Determine how many lines in the material below contain the string "trajectoire". Give only the number.

DATA SUPPLIED.
- - - - - - -
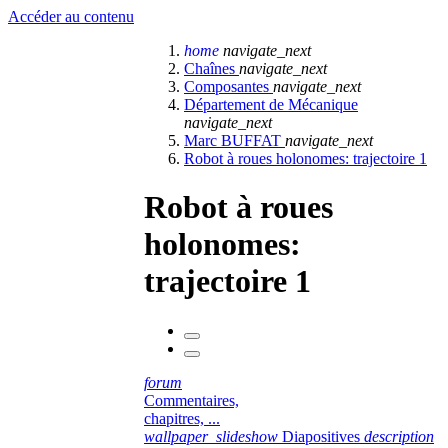
Accéder au contenu
home
navigate_next
Chaînes
navigate_next
Composantes
navigate_next
Département de Mécanique
navigate_next
Marc BUFFAT
navigate_next
Robot à roues holonomes: trajectoire 1
Robot à roues
holonomes:
trajectoire 1
forum
Commentaires,
chapitres, ...
wallpaper_slideshow
Diapositives
description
- - - - - - -
YOUR RESPONSE. 2